At Salalah Airport, international flights declined 2.4 percent to 4,886 in 2025, compared with 5,008 in 2024. International passenger numbers remained broadly stable at 678,591, slightly higher than 678,402 a year earlier. Domestic operations recorded robust growth, with flights rising 14.3 percent to 6,227 from 5,450 and passenger numbers increasing 17.7 percent to 1,023,529, up from 869,954.

Sohar Airport saw a sharp contraction in international traffic, as flights dropped 77.8 percent to 110 in 2025 from 495 in 2024. International passenger numbers plunged 99.1 percent to 390 travelers, compared with 44,897 a year earlier.
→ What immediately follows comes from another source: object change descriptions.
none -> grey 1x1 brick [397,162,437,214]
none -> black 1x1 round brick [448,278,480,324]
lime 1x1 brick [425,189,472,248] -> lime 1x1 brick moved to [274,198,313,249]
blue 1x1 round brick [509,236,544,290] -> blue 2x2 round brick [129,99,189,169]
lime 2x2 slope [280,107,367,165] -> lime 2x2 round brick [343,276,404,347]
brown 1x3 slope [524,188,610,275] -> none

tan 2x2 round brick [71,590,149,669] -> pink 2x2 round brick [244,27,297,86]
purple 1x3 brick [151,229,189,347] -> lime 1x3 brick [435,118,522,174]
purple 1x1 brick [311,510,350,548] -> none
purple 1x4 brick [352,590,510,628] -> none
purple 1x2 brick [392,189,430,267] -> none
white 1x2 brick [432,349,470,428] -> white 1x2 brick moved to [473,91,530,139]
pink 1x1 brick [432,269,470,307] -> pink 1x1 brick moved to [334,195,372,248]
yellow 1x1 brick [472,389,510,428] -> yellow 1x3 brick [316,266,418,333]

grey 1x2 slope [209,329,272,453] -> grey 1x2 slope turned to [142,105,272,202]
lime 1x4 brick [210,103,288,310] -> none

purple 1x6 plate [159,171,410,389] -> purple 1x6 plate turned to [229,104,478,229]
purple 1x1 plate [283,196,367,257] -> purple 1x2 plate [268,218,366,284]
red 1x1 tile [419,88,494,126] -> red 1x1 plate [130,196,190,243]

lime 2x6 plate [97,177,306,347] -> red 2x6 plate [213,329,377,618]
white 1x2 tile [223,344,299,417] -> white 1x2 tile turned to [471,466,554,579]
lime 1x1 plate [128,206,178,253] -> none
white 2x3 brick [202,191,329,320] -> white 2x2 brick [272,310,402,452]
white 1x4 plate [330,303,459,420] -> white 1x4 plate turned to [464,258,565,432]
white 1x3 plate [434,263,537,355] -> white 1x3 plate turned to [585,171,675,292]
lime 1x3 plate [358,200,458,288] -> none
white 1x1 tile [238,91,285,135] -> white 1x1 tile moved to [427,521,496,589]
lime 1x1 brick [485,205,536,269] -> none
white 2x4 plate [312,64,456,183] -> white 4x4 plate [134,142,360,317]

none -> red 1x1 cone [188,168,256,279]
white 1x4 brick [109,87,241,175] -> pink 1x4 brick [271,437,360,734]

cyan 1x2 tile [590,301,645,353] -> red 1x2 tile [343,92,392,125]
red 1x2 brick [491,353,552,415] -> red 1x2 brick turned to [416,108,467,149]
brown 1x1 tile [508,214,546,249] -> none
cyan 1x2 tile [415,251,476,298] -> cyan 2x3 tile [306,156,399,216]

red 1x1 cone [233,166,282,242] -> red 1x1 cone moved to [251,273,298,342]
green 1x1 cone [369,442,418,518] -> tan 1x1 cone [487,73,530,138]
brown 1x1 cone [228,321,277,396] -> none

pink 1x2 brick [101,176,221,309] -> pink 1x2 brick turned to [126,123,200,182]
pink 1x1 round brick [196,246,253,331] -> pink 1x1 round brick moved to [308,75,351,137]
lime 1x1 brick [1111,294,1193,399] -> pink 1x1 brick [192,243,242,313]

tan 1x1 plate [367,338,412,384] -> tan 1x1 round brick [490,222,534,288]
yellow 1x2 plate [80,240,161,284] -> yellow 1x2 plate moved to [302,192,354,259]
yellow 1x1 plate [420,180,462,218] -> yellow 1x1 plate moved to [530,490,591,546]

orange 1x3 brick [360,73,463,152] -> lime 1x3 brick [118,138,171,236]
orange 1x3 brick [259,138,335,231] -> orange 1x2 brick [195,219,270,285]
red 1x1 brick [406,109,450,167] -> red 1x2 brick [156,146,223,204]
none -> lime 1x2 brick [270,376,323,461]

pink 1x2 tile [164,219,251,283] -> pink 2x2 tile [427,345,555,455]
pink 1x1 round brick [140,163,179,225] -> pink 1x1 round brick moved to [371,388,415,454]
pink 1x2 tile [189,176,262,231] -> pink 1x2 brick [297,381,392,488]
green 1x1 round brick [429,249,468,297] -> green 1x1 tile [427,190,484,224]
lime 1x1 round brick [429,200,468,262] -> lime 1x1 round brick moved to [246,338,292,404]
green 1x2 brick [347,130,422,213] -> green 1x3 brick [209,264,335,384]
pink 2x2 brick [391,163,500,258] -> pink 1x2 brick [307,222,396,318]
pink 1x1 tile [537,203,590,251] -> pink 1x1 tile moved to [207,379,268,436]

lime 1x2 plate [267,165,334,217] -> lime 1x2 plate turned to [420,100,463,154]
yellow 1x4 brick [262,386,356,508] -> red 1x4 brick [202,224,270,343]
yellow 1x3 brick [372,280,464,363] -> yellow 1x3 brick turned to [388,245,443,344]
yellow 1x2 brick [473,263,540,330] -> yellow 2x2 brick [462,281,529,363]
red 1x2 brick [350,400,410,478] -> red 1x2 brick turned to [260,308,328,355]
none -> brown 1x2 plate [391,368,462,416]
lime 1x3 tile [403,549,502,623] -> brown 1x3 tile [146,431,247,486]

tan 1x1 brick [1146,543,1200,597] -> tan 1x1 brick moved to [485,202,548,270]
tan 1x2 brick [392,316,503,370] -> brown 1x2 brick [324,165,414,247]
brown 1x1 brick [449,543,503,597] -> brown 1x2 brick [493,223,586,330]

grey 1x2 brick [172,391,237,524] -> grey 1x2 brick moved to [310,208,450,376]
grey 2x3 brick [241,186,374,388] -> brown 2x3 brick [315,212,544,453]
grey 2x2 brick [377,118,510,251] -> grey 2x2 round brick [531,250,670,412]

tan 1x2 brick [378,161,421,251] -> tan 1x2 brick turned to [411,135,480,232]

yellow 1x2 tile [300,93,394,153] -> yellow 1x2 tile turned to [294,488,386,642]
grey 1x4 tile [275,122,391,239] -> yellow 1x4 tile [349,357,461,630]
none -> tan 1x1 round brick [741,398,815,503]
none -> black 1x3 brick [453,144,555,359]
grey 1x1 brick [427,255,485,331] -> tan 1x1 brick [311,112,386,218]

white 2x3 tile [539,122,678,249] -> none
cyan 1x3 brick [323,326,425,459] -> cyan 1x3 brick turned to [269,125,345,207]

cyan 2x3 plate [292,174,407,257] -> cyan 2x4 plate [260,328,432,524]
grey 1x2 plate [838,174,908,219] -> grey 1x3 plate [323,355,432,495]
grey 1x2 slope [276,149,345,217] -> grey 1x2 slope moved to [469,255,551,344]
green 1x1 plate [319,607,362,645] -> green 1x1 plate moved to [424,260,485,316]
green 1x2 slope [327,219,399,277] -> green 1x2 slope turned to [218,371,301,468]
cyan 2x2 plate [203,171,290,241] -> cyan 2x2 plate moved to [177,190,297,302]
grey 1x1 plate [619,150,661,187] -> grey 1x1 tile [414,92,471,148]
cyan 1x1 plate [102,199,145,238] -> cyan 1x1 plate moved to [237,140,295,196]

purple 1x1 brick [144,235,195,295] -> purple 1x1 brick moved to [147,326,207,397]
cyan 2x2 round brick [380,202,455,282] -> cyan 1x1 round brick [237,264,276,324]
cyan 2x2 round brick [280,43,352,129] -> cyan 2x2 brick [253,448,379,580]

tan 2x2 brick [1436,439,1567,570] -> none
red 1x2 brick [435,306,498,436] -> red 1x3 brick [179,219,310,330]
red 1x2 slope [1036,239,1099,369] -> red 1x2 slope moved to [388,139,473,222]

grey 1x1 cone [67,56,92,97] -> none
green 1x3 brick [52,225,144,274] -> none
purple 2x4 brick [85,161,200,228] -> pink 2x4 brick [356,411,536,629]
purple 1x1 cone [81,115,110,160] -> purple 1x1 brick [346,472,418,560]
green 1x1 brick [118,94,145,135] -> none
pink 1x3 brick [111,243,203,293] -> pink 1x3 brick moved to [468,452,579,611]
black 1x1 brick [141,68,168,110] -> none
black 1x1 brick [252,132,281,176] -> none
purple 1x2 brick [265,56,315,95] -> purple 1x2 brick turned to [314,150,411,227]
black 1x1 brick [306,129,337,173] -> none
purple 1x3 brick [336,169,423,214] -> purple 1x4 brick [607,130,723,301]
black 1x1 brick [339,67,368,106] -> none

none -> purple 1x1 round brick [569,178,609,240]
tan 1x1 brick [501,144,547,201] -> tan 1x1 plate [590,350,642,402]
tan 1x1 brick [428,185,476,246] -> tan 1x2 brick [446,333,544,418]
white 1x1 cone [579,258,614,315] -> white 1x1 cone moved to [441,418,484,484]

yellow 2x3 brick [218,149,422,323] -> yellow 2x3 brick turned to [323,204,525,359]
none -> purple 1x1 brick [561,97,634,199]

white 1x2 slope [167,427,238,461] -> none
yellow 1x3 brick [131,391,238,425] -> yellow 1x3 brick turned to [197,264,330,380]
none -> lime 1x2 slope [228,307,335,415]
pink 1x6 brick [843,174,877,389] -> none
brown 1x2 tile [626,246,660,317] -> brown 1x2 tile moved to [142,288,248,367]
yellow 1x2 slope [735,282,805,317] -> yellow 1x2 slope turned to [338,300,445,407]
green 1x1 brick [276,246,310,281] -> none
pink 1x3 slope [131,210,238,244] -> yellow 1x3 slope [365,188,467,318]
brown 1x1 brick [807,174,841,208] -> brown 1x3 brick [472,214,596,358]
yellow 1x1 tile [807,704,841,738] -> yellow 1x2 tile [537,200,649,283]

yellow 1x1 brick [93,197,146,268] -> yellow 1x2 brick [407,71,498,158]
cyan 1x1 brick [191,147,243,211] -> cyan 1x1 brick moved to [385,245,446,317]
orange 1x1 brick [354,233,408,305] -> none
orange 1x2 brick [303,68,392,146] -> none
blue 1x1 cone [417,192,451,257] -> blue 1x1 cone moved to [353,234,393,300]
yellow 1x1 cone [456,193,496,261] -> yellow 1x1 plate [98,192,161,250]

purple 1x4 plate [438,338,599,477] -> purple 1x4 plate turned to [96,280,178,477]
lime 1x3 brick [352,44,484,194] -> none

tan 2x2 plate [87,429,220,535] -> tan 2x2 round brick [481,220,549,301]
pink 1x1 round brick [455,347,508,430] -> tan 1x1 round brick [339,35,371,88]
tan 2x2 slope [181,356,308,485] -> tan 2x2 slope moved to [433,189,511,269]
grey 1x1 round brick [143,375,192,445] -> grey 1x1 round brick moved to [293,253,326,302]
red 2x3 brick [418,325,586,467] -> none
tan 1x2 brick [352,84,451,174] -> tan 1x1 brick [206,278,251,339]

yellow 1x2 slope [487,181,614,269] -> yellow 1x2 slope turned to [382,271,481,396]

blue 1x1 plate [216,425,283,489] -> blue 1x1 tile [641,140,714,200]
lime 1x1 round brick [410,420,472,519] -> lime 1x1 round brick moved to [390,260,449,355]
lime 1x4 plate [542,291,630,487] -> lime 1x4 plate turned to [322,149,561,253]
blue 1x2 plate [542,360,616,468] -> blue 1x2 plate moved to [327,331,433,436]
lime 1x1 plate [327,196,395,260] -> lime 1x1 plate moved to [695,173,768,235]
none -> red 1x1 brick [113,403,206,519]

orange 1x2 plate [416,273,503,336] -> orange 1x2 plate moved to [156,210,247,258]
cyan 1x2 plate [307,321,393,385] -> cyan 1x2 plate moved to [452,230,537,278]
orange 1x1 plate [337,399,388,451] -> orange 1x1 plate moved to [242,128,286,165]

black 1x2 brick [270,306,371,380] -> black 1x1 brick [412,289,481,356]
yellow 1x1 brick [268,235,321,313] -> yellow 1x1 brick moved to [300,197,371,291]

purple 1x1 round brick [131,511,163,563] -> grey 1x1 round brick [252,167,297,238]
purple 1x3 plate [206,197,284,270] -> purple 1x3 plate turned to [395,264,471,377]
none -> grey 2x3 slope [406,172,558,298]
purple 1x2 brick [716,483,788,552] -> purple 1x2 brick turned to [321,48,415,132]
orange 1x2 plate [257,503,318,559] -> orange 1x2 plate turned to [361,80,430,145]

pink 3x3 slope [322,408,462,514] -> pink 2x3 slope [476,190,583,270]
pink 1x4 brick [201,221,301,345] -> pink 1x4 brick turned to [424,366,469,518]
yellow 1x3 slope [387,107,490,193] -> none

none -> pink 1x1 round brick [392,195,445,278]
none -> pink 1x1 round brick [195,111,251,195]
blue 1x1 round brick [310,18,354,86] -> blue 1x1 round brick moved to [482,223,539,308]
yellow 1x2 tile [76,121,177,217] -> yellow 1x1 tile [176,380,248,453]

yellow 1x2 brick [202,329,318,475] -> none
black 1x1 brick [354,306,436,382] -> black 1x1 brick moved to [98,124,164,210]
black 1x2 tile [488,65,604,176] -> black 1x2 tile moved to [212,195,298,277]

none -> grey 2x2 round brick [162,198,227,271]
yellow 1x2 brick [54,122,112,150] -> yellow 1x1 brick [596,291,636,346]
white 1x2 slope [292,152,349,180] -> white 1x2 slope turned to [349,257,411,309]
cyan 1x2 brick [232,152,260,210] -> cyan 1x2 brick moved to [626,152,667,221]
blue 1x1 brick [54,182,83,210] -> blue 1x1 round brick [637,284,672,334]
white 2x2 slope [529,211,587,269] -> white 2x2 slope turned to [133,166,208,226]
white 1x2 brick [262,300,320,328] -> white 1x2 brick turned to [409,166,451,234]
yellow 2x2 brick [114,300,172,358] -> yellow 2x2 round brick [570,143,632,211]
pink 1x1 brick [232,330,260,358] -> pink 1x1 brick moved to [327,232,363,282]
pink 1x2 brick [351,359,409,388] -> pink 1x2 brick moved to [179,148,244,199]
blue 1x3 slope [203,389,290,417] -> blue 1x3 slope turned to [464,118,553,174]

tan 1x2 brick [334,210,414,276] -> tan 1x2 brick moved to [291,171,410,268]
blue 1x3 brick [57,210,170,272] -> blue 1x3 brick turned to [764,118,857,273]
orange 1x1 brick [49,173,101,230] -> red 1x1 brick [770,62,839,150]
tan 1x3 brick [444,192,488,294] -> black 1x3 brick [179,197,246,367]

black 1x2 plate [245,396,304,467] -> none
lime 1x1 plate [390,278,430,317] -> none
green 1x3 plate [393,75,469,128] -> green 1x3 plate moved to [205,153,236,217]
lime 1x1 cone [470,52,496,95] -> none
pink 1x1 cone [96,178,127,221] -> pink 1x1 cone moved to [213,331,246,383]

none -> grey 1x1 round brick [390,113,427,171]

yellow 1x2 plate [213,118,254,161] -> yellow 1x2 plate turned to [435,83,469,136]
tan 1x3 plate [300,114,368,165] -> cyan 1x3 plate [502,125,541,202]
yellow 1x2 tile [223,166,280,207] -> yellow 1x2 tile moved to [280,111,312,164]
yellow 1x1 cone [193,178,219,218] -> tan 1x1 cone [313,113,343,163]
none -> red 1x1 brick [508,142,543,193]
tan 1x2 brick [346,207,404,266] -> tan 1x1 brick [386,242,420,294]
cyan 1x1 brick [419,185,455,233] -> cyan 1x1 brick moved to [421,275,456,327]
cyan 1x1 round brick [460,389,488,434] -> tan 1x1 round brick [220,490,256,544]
Domestic flights at Sohar declined 9.1 percent to 150 from 165, while passenger numbers fell 21.8 percent to 18,247, down from 23,331.

At Duqm Airport, domestic flights edged down 0.6 percent to 618 in 2025 from 622 in 2024. Passenger numbers slipped marginally by 0.4 percent to 60,893, compared with 61,137 the previous year.

Overall, the figures reflect steady growth in passenger demand across Oman’s main airports, driven largely by domestic travel, even as airlines reduced flight frequencies during the year.